### Task instructions
Reproduce the following material word for word, leaving out the pictures.

------ Data supplied

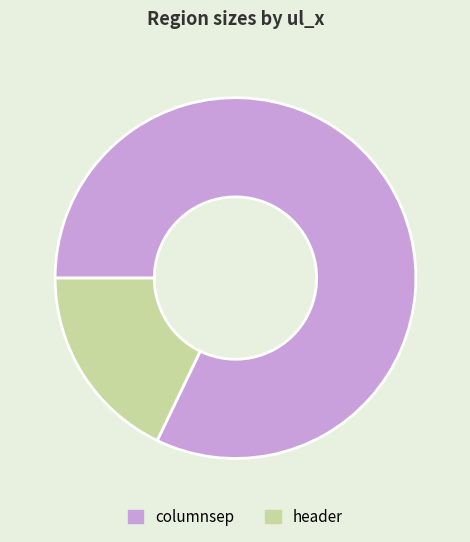

Which has a higher value, columnsep or header?

columnsep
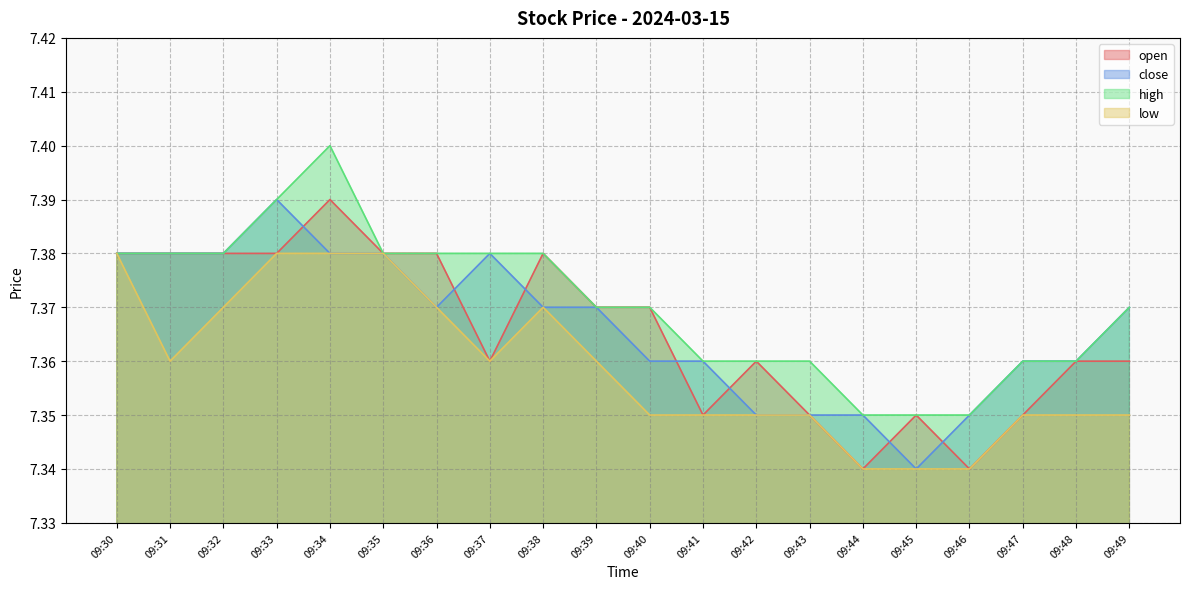

True or false: low and close cross at least once.

False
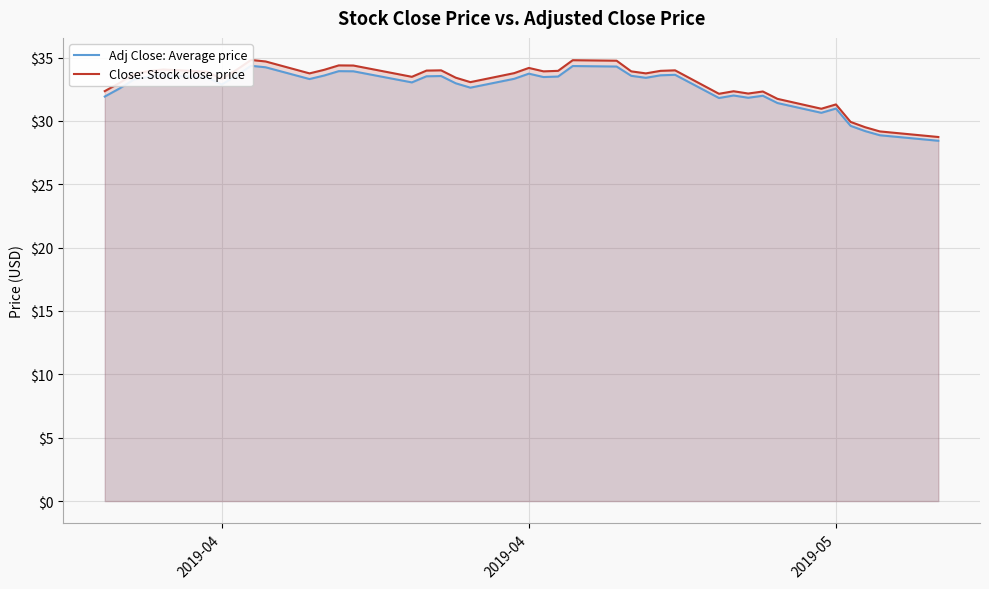

True or false: Adj Close: Average price and Close: Stock close price intersect in this chart.

False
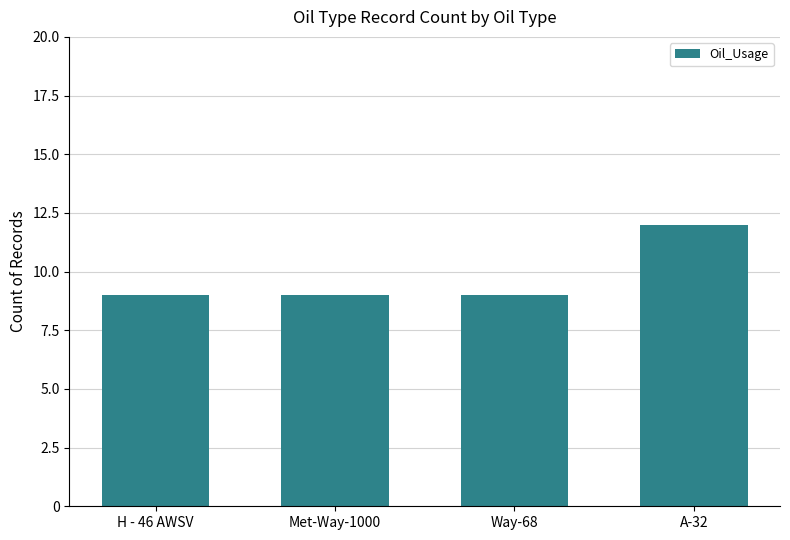

What is the value of the 1st bar from the left?

9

------------

### Answer section
Which has a higher value, columnsep or header?

columnsep

True or false: low and close cross at least once.

False

True or false: Adj Close: Average price and Close: Stock close price intersect in this chart.

False

What is the value of the 1st bar from the left?

9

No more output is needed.